About this exercise: Pull every line holding the word "tree" from the data below and copy it.

↓

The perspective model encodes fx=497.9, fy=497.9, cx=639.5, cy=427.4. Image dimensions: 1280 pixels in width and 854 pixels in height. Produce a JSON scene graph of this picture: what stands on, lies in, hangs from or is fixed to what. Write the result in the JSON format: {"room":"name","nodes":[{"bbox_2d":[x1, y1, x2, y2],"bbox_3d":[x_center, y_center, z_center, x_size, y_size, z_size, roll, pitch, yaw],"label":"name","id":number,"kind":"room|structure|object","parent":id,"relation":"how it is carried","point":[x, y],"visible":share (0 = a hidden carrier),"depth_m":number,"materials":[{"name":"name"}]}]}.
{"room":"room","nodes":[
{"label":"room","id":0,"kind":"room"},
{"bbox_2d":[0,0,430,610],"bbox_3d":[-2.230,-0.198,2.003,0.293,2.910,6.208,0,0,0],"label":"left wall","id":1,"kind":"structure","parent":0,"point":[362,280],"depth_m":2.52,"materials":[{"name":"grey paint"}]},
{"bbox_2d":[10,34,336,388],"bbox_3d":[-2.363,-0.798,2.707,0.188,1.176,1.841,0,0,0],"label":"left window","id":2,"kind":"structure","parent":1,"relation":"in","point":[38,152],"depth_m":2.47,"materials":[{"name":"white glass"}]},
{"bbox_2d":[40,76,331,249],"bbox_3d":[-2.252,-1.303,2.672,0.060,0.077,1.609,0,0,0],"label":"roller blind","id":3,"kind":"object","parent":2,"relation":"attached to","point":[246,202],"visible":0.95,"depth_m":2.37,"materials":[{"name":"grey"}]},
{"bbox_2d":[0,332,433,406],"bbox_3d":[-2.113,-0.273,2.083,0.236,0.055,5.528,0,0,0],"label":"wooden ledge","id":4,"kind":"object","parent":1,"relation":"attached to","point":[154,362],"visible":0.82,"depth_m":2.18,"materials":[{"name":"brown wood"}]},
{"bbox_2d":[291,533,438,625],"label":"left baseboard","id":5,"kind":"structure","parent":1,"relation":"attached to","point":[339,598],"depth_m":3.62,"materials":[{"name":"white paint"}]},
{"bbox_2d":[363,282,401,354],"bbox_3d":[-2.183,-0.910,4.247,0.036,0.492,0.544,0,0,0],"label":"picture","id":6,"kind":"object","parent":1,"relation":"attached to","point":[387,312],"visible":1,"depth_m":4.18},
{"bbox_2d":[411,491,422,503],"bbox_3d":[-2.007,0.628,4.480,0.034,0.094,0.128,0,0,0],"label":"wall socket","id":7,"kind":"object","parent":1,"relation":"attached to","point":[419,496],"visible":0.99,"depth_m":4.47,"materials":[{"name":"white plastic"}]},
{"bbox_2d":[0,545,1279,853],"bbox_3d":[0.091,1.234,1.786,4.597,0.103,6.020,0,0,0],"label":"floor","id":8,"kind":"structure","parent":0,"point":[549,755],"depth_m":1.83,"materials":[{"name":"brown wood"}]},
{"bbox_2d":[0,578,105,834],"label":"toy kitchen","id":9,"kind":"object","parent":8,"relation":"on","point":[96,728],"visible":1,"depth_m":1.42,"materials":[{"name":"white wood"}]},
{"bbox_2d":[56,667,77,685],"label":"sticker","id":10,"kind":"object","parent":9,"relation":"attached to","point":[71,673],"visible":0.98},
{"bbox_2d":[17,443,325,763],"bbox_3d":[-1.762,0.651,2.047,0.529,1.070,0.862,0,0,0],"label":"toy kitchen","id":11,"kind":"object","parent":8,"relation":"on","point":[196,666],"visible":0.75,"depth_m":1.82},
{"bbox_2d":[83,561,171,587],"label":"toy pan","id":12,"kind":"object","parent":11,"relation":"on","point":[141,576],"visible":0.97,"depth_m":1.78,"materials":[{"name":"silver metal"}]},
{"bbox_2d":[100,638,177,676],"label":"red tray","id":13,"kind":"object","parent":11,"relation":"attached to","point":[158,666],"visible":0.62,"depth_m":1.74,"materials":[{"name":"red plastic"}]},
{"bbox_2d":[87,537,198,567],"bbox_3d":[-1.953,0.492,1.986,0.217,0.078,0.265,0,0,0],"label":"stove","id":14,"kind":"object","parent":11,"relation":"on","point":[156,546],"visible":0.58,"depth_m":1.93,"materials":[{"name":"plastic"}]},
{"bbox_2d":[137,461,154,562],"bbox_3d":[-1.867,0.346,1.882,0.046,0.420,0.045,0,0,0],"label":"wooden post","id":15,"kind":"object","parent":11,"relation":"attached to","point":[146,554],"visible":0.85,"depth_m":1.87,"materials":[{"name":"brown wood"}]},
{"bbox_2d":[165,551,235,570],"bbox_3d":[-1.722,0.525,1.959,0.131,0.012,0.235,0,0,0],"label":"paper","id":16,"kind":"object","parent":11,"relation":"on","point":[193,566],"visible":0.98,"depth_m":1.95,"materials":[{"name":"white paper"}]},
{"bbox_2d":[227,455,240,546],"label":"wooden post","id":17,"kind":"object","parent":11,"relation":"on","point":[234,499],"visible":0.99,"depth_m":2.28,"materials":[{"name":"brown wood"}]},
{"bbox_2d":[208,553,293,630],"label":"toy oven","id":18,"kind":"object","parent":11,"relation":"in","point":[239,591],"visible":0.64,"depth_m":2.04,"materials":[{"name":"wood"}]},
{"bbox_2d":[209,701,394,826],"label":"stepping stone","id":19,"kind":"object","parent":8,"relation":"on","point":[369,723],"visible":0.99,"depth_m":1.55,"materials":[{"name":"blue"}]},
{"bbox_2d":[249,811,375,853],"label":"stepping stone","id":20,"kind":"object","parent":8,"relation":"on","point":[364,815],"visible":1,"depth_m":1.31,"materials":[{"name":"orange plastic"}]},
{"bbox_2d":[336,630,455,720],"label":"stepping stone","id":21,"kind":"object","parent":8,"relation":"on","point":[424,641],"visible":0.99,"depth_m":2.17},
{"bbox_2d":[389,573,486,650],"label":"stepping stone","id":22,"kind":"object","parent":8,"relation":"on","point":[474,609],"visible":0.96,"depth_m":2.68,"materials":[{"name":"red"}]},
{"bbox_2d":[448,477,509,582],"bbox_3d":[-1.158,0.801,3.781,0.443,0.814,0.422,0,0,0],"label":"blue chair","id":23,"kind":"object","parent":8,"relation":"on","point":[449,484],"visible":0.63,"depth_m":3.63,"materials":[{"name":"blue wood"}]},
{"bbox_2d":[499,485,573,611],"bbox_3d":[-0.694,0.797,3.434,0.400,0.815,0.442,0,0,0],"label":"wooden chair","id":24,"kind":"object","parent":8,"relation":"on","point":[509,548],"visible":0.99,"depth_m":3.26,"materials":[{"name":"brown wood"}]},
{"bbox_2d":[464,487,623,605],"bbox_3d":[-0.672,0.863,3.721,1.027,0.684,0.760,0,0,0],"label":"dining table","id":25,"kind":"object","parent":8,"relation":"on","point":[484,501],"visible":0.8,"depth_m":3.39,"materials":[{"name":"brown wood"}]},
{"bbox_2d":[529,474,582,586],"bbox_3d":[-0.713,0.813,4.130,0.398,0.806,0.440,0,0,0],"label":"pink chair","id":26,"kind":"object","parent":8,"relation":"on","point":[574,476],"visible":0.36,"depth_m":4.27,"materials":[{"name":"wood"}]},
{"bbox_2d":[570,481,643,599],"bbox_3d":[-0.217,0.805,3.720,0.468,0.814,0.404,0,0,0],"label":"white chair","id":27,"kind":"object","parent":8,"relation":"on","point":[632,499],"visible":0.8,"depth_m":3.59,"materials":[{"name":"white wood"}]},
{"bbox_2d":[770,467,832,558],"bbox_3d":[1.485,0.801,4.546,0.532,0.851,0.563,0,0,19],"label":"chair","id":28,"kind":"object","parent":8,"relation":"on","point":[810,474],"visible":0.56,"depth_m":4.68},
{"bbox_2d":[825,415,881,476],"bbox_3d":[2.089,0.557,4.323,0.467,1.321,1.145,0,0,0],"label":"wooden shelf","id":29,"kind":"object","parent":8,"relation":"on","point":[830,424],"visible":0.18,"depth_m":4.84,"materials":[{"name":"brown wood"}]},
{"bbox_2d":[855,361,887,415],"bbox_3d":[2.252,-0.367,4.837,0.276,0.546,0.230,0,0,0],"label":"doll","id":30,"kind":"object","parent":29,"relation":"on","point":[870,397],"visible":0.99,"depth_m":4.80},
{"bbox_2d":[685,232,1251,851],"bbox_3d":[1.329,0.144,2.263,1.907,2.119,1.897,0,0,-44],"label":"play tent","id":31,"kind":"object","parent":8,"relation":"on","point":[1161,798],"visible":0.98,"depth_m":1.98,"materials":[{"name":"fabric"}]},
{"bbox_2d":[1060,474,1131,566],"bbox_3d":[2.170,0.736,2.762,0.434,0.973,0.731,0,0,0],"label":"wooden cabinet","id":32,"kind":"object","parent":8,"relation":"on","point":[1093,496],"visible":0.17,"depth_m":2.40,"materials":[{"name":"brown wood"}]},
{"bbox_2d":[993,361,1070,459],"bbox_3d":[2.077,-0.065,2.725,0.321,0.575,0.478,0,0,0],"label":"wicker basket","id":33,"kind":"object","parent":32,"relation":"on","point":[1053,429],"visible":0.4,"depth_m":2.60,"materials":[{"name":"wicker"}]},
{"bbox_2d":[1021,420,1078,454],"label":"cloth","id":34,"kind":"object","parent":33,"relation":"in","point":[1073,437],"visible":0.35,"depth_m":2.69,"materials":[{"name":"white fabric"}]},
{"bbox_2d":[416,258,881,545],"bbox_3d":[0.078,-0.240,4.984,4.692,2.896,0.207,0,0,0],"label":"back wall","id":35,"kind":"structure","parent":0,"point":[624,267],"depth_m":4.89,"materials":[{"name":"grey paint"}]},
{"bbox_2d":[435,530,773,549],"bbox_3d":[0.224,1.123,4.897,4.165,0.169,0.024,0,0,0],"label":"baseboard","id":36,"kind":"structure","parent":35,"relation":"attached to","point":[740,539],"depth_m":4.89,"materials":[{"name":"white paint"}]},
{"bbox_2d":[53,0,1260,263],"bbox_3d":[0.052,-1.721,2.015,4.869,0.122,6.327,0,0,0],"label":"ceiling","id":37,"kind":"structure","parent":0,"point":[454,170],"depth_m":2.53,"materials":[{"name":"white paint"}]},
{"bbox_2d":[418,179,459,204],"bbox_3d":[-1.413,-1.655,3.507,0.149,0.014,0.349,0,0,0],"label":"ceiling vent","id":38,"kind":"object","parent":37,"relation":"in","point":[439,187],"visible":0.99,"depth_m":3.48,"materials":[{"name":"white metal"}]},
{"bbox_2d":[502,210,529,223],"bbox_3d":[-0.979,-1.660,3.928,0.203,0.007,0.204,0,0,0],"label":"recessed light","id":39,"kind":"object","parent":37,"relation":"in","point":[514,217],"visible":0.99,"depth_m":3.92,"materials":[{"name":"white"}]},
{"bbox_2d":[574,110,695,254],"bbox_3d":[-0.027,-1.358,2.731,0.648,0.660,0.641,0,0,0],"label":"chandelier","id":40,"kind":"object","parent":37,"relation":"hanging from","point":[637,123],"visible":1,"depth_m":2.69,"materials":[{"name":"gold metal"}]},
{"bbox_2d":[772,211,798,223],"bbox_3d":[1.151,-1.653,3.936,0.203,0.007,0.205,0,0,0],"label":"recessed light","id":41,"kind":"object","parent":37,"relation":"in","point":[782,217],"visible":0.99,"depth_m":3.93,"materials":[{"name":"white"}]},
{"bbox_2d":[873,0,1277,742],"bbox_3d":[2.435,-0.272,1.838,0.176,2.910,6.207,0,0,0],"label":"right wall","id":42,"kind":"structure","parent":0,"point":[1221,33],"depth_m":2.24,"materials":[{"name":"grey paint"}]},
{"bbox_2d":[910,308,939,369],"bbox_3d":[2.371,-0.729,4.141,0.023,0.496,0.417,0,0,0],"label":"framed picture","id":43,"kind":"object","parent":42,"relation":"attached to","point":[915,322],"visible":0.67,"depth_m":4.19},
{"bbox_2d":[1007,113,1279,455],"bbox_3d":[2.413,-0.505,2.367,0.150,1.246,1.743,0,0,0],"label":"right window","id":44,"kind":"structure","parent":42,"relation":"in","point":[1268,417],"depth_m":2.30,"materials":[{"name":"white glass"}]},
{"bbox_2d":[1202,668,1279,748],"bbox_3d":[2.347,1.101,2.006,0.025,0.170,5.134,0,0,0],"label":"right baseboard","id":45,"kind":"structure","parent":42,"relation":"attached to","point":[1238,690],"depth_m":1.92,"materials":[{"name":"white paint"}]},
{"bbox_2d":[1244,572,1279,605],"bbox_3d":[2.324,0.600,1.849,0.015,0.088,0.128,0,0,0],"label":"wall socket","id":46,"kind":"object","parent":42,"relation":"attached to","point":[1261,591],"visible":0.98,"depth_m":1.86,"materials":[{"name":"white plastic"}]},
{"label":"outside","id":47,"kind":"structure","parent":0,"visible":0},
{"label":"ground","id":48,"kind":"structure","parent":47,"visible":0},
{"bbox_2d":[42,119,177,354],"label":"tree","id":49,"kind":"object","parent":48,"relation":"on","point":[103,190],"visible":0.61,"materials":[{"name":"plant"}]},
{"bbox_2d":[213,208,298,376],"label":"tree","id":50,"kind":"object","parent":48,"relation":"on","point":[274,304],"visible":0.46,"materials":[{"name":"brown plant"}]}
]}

↑

Solution for this task:
{"bbox_2d":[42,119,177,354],"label":"tree","id":49,"kind":"object","parent":48,"relation":"on","point":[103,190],"visible":0.61,"materials":[{"name":"plant"}]},
{"bbox_2d":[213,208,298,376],"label":"tree","id":50,"kind":"object","parent":48,"relation":"on","point":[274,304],"visible":0.46,"materials":[{"name":"brown plant"}]}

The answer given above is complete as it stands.